How design shapes behaviour
The Digital Markets Unit (DMU) published a report by the Government on choice architecture online. Platforms can use their design to influence users’ behaviour in a way that can benefit their commercial interests, at the detriment of consumers. The DMU highlights how the defaults, prompts and filtering presented to users in digital platforms can influence their behaviour before they have had time to think through their preferences. Design can perpetuate harm to consumers if it is designed to prioritise commercial interests, in order to maximise transactions and therefore gains, rather than to enable consumers to make well-informed choices.
The Council of Europe’s work on algorithms and autonomy raises related concerns. Automated decision-making impact may extend beyond convenience into questions of agency, particularly when users are unaware that their apparent choices have already been pre-selected.
The role of human judgment
Harvard Business School’s Alexander Rosenblat and Caleb Waugh published a study called “The Algorithmic Creation of Dehumanization” that investigates how AI technologies interact with human judgment in online platforms. The authors argue that true innovation requires us to preserve spaces where humans make real choices while interacting with technology. If a platform decides to remove decision points to boost the metrics of user experience and engagement, it may experience short term gains in engagement but risks undermining the deeper, more meaningful forms of engagement that are crucial to building a sustainable brand.

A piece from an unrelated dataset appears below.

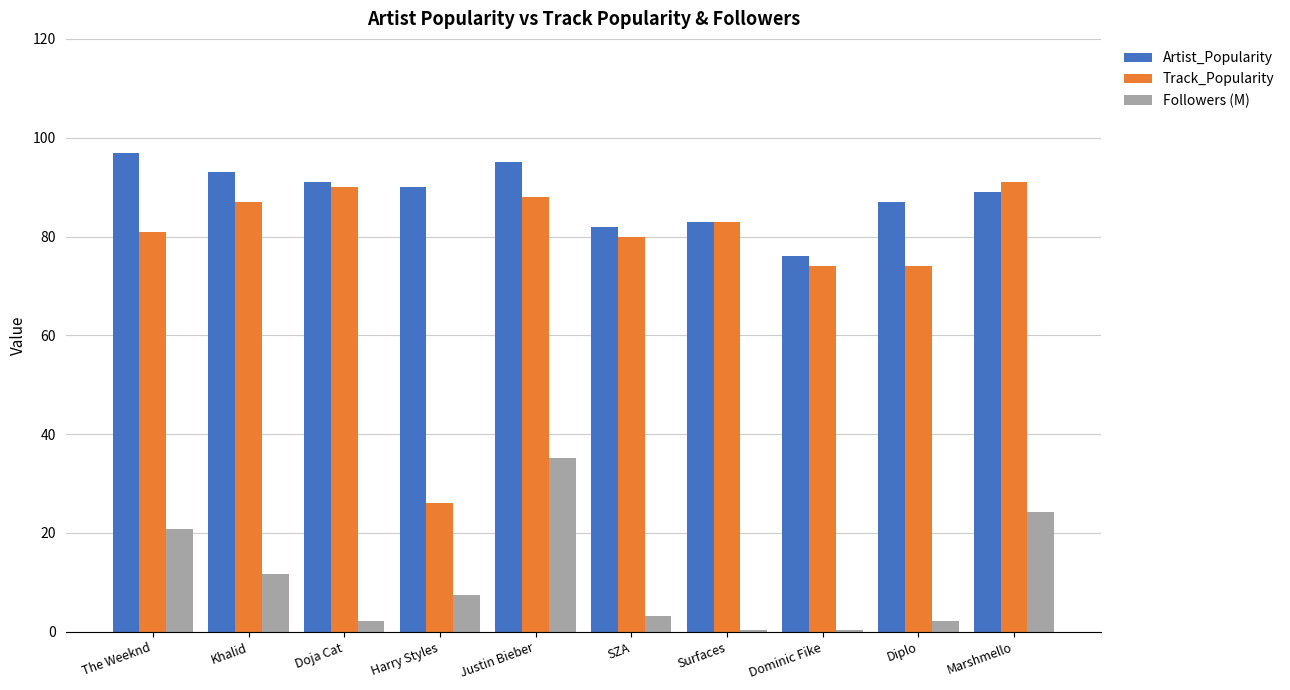

What is the sum of the Track_Popularity values at Marshmello and Justin Bieber?

179.0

A design question with broader consequences
Simplifying platforms to make user experience more straightforward is a trend playing out in numerous places, and there is broad agreement with the underlying premise that consumers may want a more streamlined user experience, though the point at which simpleness ends and limitation begins remains unclear. Justification of strict regulation and research suggests that the structure of choice is a critical factor and that choice providers bear some culpability.